Une fois de plus, nos forces de l’ordre frappées par l’insécurité à Kinshasa


La nuit dernière, un policier a payé le prix ultime dans l’exercice de ses fonctions, abattu par des bandits armés en plein cœur de notre capitale. Ce drame n’est pas isolé, mais s’inscrit dans une série inquiétante d’attaques contre ceux qui, chaque jour, s’exposent pour protéger nos citoyens.

Kinshasa, comme d’autres grandes villes de notre pays, est aujourd’hui le théâtre d’une insécurité grandissante où les braquages, les agressions et les attaques de gangs urbains deviennent monnaie courante. Les forces de l’ordre, pourtant formées et dévouées, se retrouvent souvent désarmées face à des criminels bien organisés, mieux équipés et audacieux.

Cet événement tragique est un appel à la responsabilité collective. La sécurité n’est pas seulement l’affaire de la police ou des autorités ; elle engage chaque citoyen, chaque institution, chaque acteur de la société. Il est urgent de renforcer les mécanismes de prévention, de moderniser nos forces de sécurité et de s’attaquer aux racines de la criminalité, notamment la pauvreté et l’exclusion sociale qui nourrissent les bandes armées.

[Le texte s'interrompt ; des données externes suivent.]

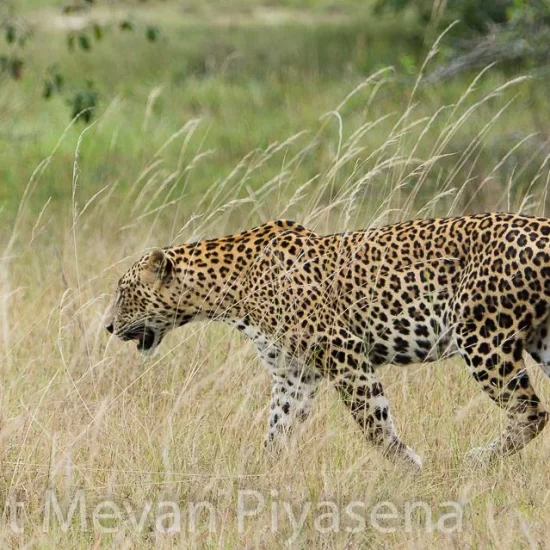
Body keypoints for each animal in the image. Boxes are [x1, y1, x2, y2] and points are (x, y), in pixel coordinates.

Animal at [106, 213, 550, 472]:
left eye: (124, 292)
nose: (107, 326)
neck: (229, 289)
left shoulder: (344, 351)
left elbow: (373, 422)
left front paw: (410, 466)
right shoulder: (294, 373)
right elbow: (278, 428)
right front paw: (262, 475)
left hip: (482, 337)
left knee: (531, 410)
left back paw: (476, 460)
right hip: (542, 341)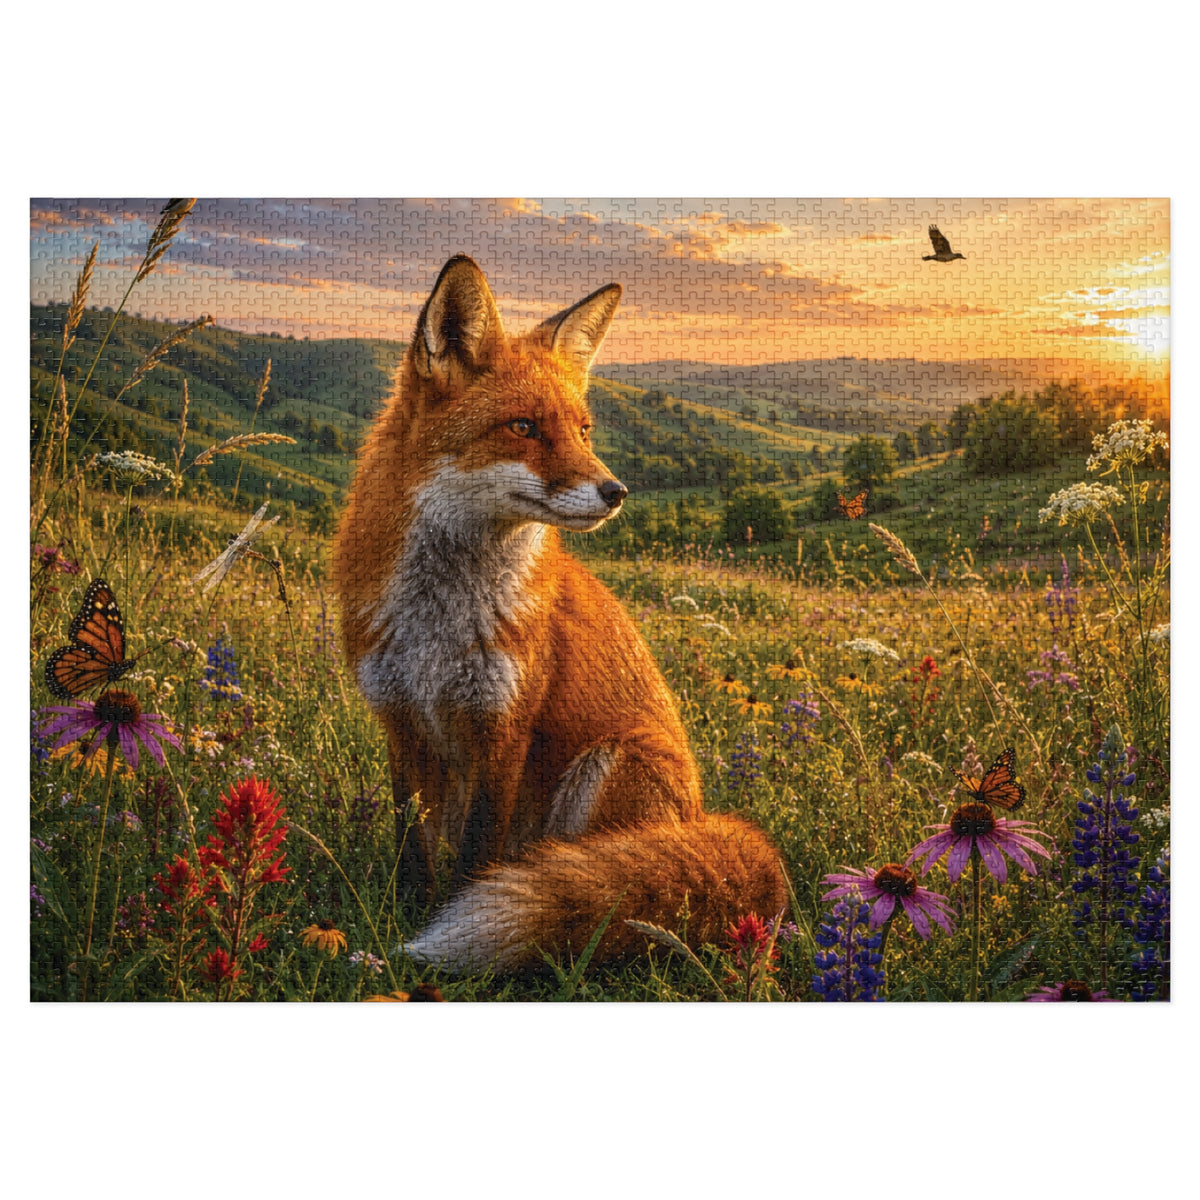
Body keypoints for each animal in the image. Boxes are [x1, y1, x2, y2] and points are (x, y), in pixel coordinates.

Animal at [333, 254, 788, 972]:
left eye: (583, 429)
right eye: (523, 427)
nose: (616, 491)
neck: (439, 621)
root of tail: (698, 820)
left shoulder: (504, 726)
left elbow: (474, 857)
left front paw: (442, 933)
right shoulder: (401, 721)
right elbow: (413, 849)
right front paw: (401, 919)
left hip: (608, 766)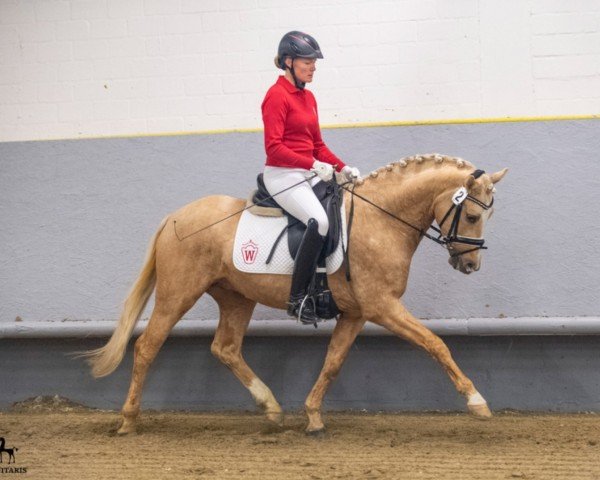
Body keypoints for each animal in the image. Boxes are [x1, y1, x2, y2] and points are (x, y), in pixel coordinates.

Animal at [83, 153, 506, 436]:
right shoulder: (383, 306)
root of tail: (174, 217)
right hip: (178, 293)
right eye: (472, 215)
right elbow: (436, 344)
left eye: (487, 215)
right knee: (148, 346)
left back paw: (272, 408)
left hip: (236, 297)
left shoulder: (357, 313)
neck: (381, 219)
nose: (470, 265)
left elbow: (333, 363)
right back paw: (128, 420)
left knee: (226, 348)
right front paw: (477, 402)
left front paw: (313, 416)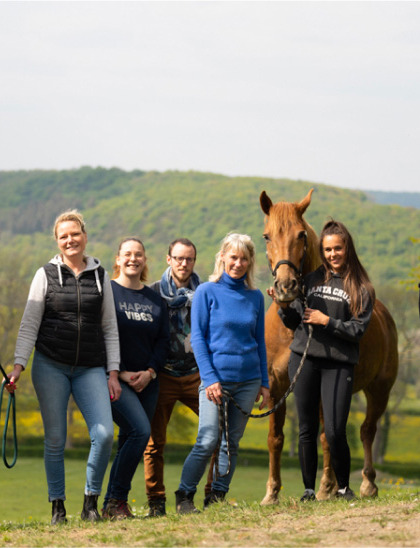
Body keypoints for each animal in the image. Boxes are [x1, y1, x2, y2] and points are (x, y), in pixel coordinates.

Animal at [260, 189, 400, 506]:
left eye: (301, 234)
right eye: (266, 236)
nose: (285, 287)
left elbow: (328, 437)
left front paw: (325, 487)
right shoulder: (276, 386)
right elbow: (276, 438)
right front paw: (272, 492)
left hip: (379, 390)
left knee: (365, 431)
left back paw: (365, 484)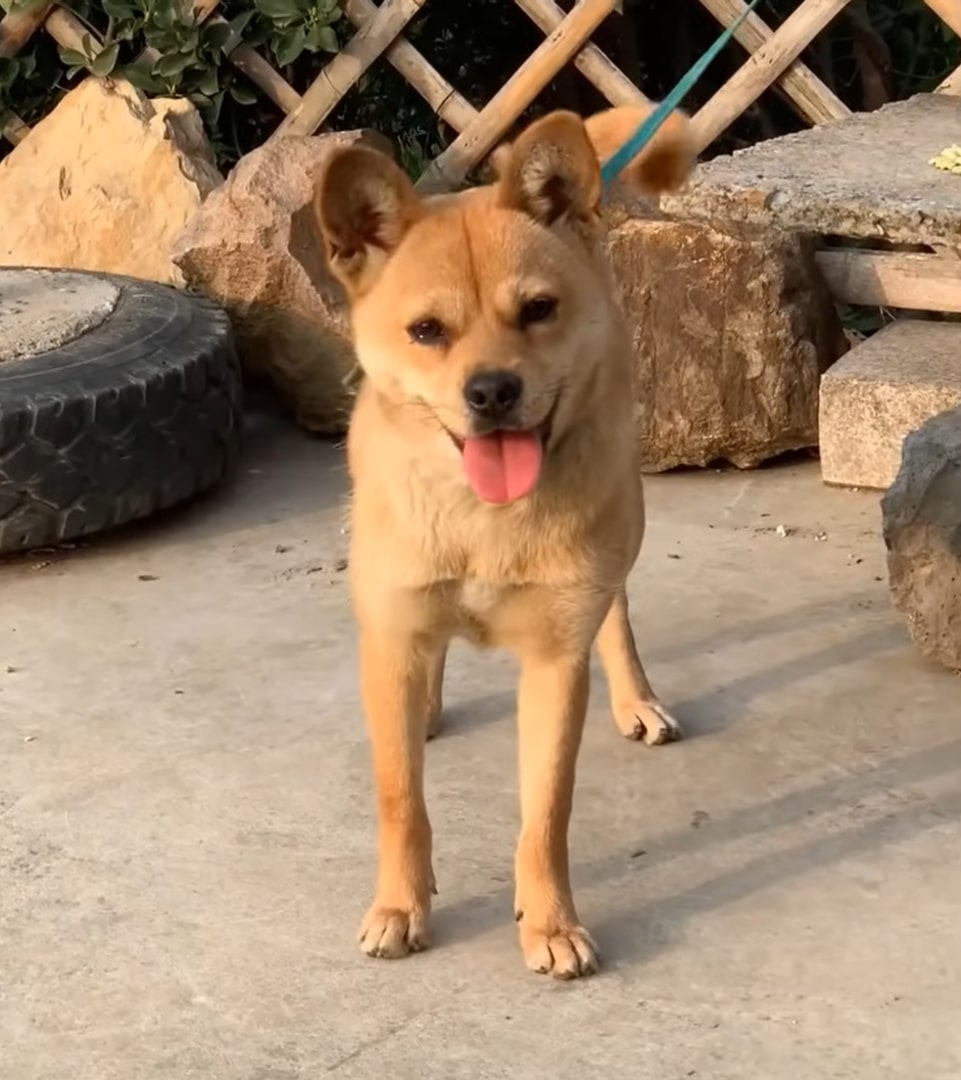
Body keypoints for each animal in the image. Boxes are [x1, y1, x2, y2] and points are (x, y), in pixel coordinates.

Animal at [317, 103, 691, 980]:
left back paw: (635, 697)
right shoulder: (391, 632)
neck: (480, 514)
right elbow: (400, 799)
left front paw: (549, 921)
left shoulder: (554, 665)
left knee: (616, 608)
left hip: (621, 515)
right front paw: (400, 906)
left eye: (538, 310)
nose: (491, 391)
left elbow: (545, 812)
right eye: (426, 330)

Au-delà de la douleur et de la colère, il y a une leçon à tirer : nous devons protéger ceux qui nous protègent. Honorer leur sacrifice, c’est aussi agir pour que ces tragédies cessent. Notre ville, notre pays, méritent mieux que cette violence gratuite qui endeuille trop de familles et fragilise notre quotidien.

La mémoire de ce policier tombé en service doit devenir le catalyseur d’un sursaut citoyen et institutionnel. Pour que plus jamais un autre ne soit fauché dans l’exercice de son devoir, il est temps d’agir, vite et efficacement.